[Start of Attachment]

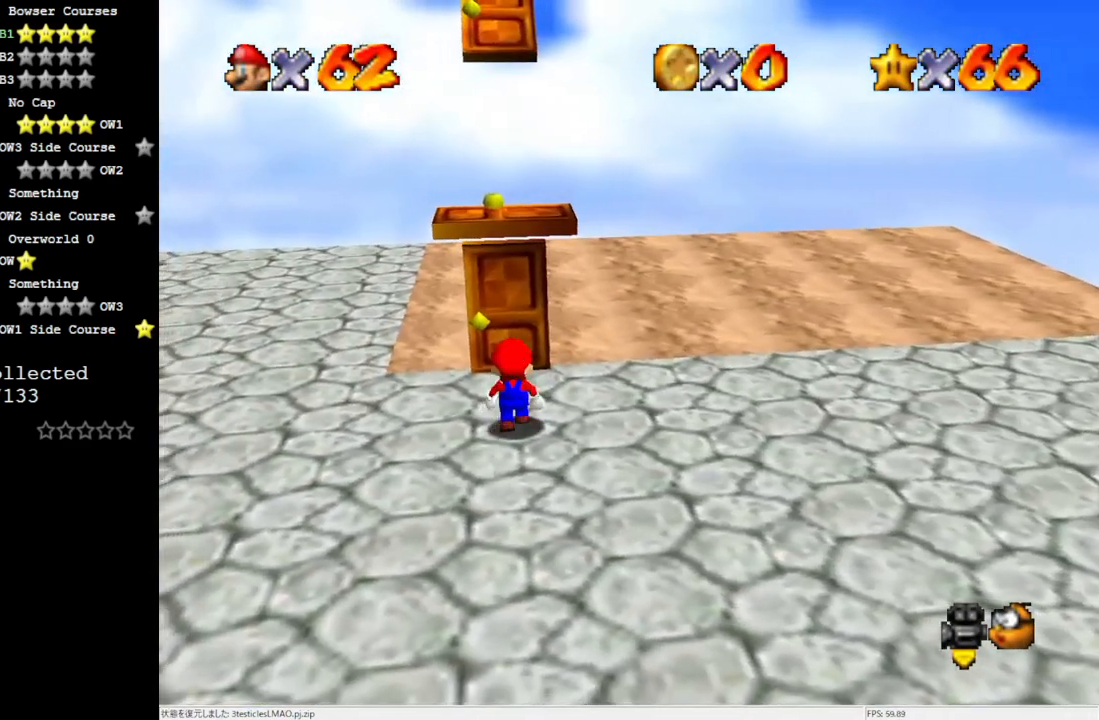
{"buttons": ["A"], "left_stick": "down-left", "events": [[83, "A", "down"], [200, "left_stick", "down-left"], [250, "left_stick", "down"], [367, "left_stick", "down-left"]]}
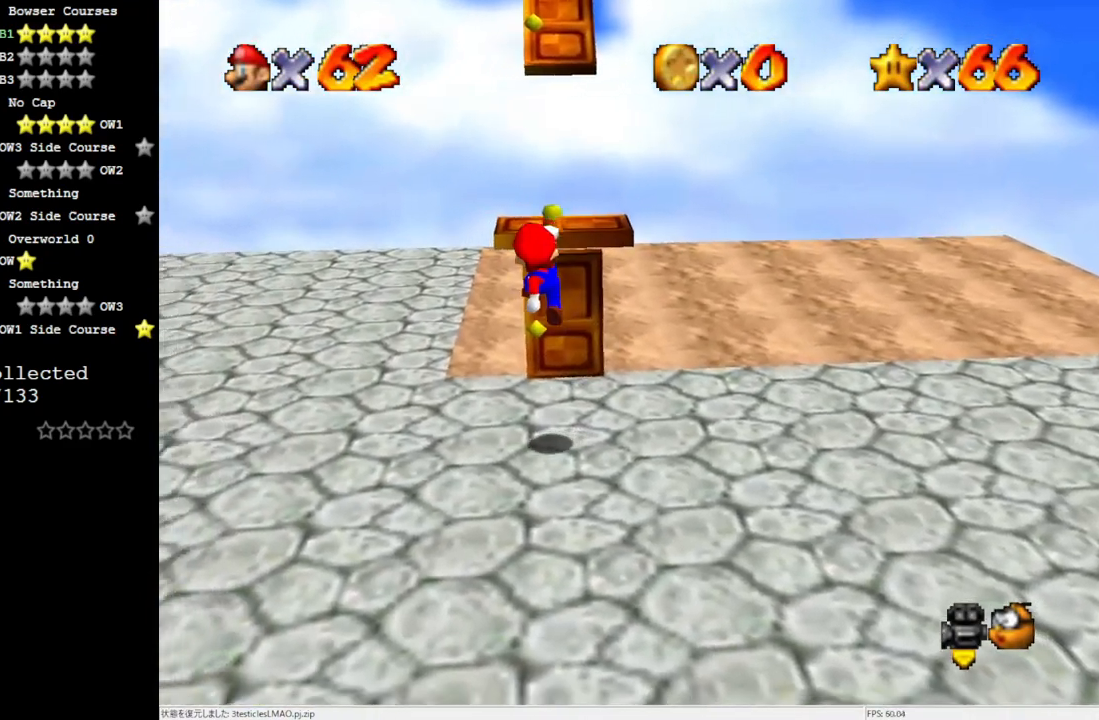
{"buttons": [], "left_stick": "up", "events": [[17, "left_stick", "down"], [133, "A", "up"], [217, "left_stick", "down-right"], [317, "left_stick", "center"], [367, "left_stick", "up"]]}
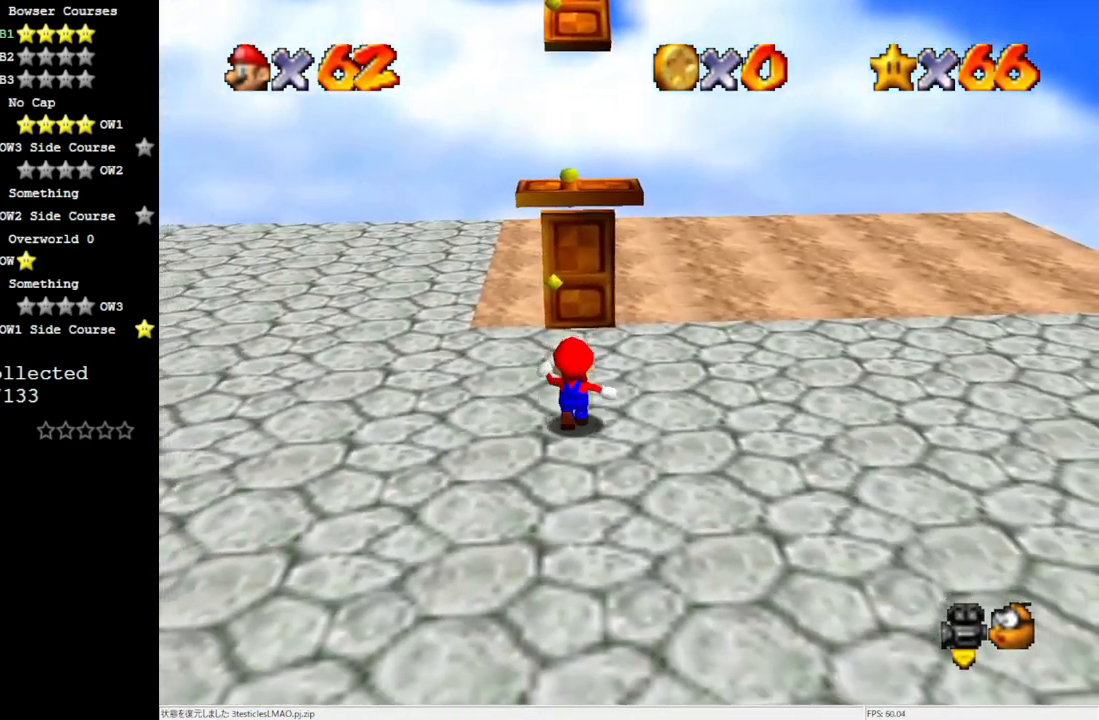
{"buttons": [], "left_stick": "center", "events": [[250, "A", "down"], [400, "B", "down"], [400, "left_stick", "center"], [483, "A", "up"], [483, "B", "up"]]}
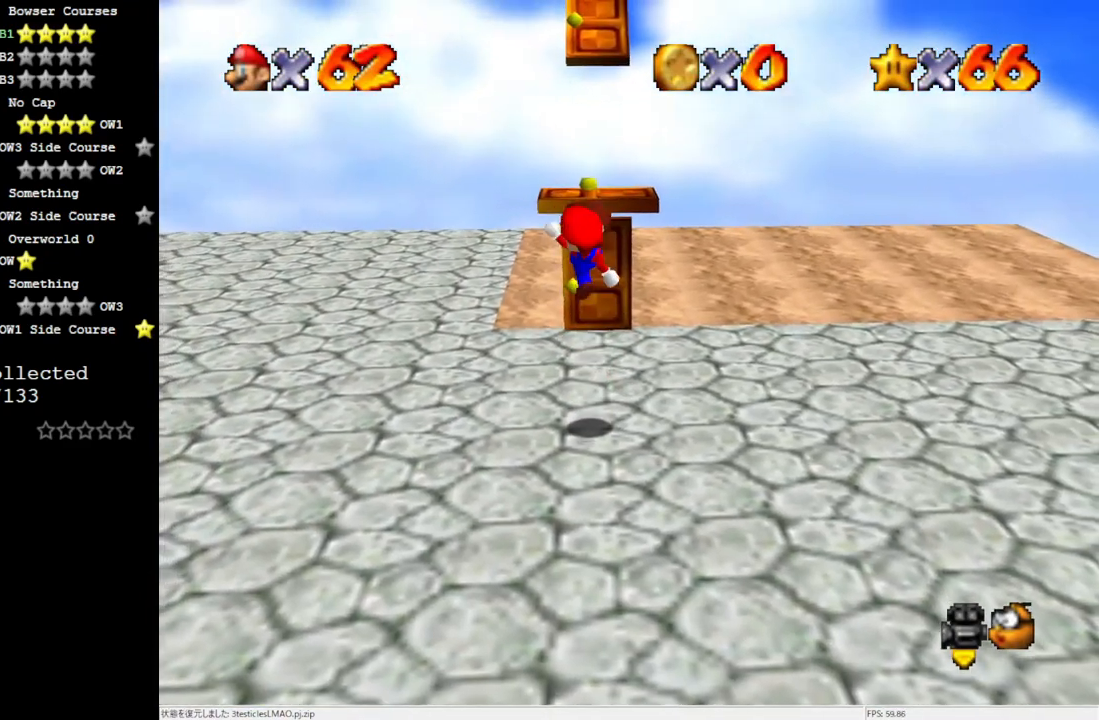
{"buttons": [], "left_stick": "up", "events": [[67, "left_stick", "up"]]}
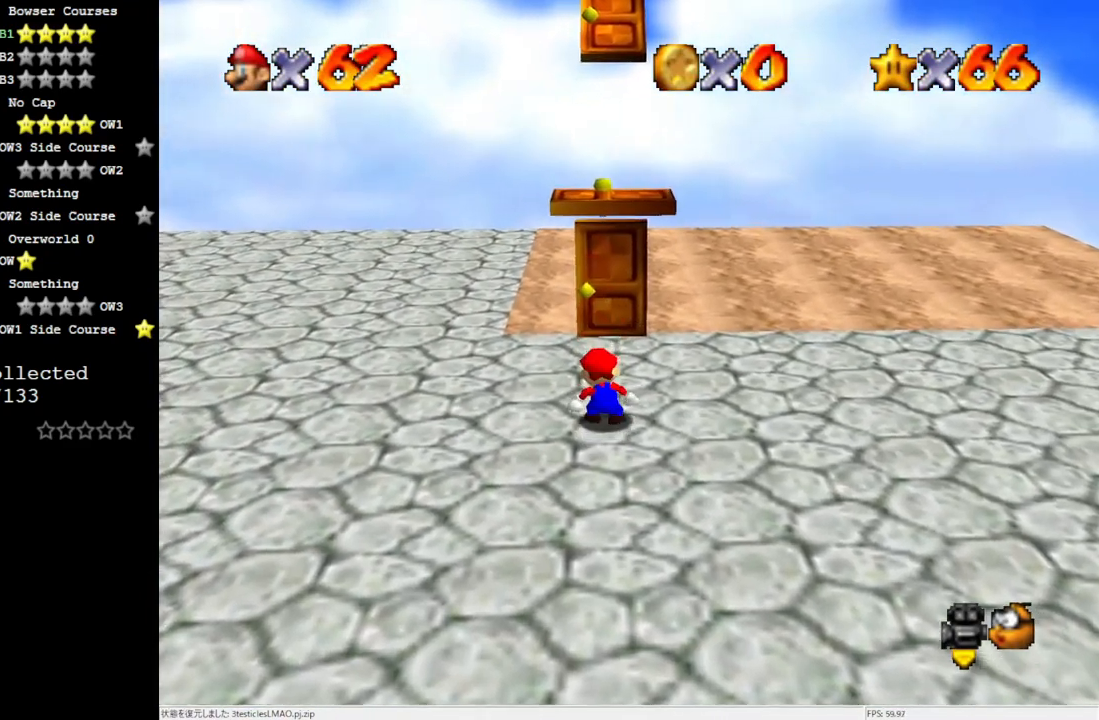
{"buttons": ["A"], "left_stick": "down-left", "events": [[17, "A", "down"], [433, "left_stick", "down-left"]]}
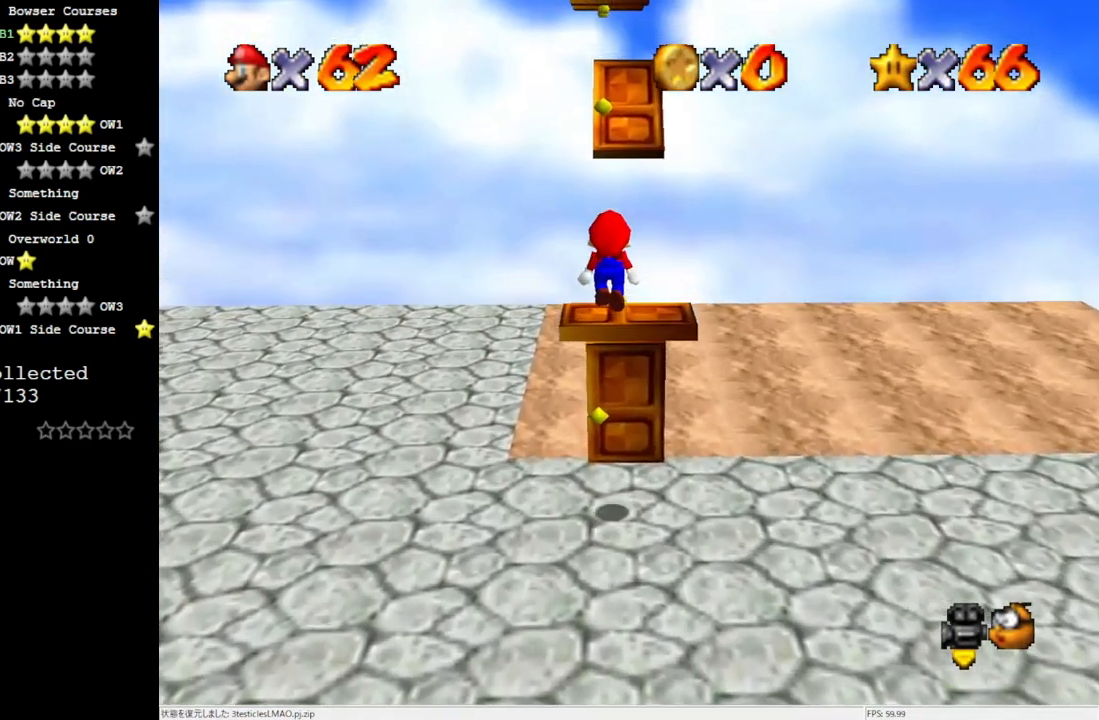
{"buttons": [], "left_stick": "up", "events": [[17, "B", "down"], [100, "left_stick", "center"], [200, "A", "up"], [200, "B", "up"], [433, "left_stick", "up"]]}
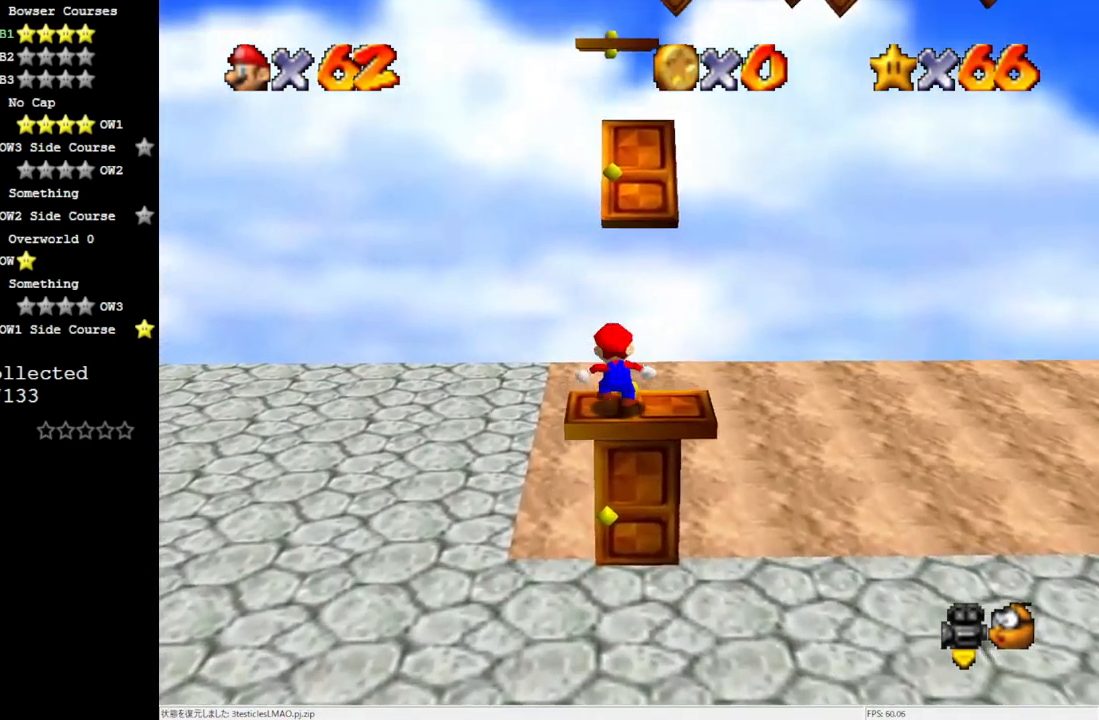
{"buttons": [], "left_stick": "up", "events": [[100, "A", "down"], [283, "A", "up"]]}
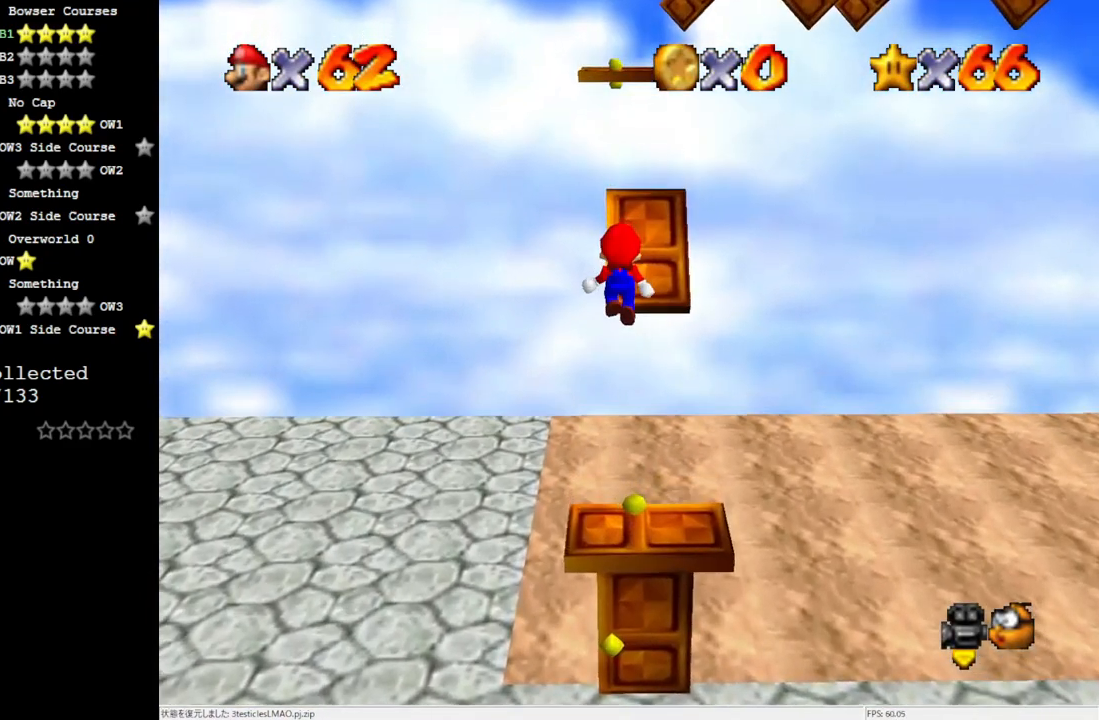
{"buttons": ["A", "B"], "left_stick": "up-left", "events": [[200, "A", "down"], [217, "left_stick", "up-left"], [500, "B", "down"]]}
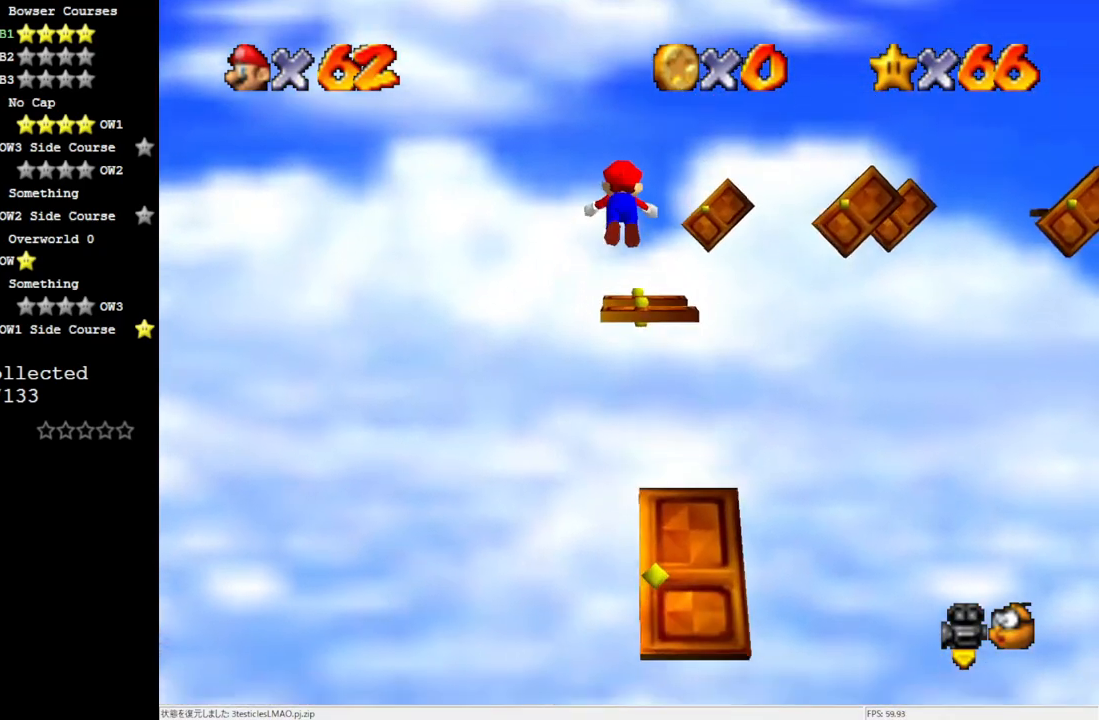
{"buttons": [], "left_stick": "right", "events": [[100, "left_stick", "up"], [167, "A", "up"], [167, "B", "up"], [250, "C_LEFT", "down"], [367, "C_LEFT", "up"], [450, "left_stick", "right"]]}
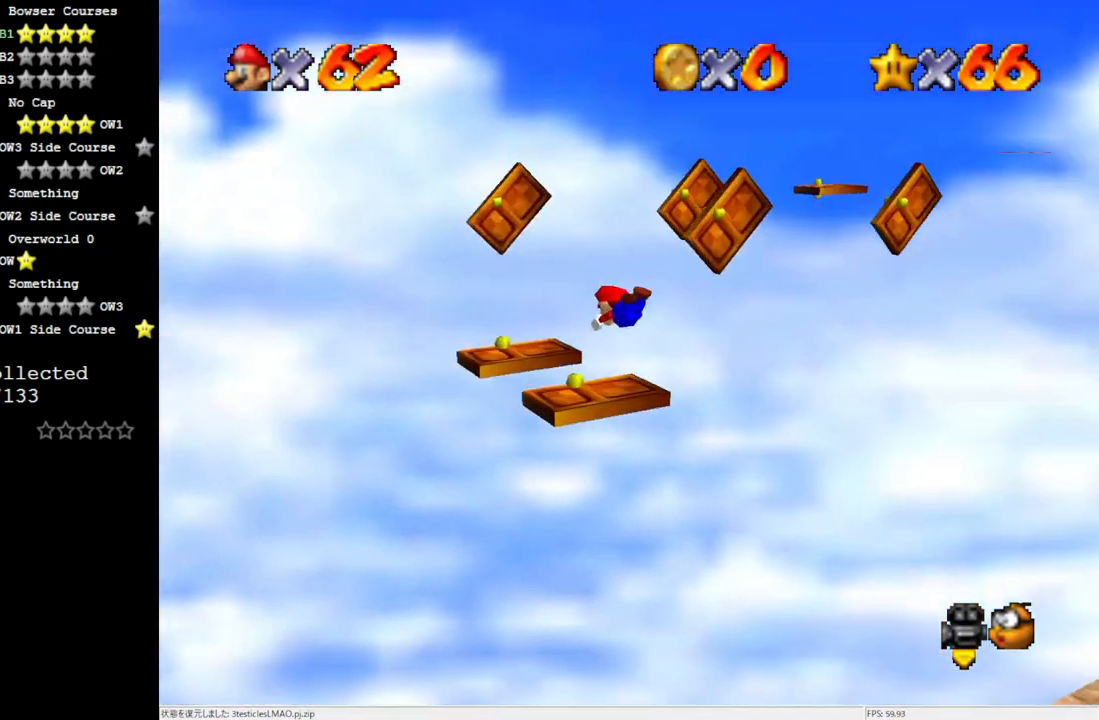
{"buttons": [], "left_stick": "down-right", "events": [[200, "left_stick", "up-left"], [217, "A", "down"], [400, "A", "up"], [467, "left_stick", "down-right"]]}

[End of Attachment]

- [WHAT YOU SHOULD DO]:
If a record holds a picture, drop the picture and reproduce everything else exactly.

- [RESULT OF THIS EXERCISE]:
{"buttons": ["A"], "left_stick": "down-left", "events": [[83, "A", "down"], [200, "left_stick", "down-left"], [250, "left_stick", "down"], [367, "left_stick", "down-left"]]}
{"buttons": [], "left_stick": "up", "events": [[17, "left_stick", "down"], [133, "A", "up"], [217, "left_stick", "down-right"], [317, "left_stick", "center"], [367, "left_stick", "up"]]}
{"buttons": [], "left_stick": "center", "events": [[250, "A", "down"], [400, "B", "down"], [400, "left_stick", "center"], [483, "A", "up"], [483, "B", "up"]]}
{"buttons": [], "left_stick": "up", "events": [[67, "left_stick", "up"]]}
{"buttons": ["A"], "left_stick": "down-left", "events": [[17, "A", "down"], [433, "left_stick", "down-left"]]}
{"buttons": [], "left_stick": "up", "events": [[17, "B", "down"], [100, "left_stick", "center"], [200, "A", "up"], [200, "B", "up"], [433, "left_stick", "up"]]}
{"buttons": [], "left_stick": "up", "events": [[100, "A", "down"], [283, "A", "up"]]}
{"buttons": ["A", "B"], "left_stick": "up-left", "events": [[200, "A", "down"], [217, "left_stick", "up-left"], [500, "B", "down"]]}
{"buttons": [], "left_stick": "right", "events": [[100, "left_stick", "up"], [167, "A", "up"], [167, "B", "up"], [250, "C_LEFT", "down"], [367, "C_LEFT", "up"], [450, "left_stick", "right"]]}
{"buttons": [], "left_stick": "down-right", "events": [[200, "left_stick", "up-left"], [217, "A", "down"], [400, "A", "up"], [467, "left_stick", "down-right"]]}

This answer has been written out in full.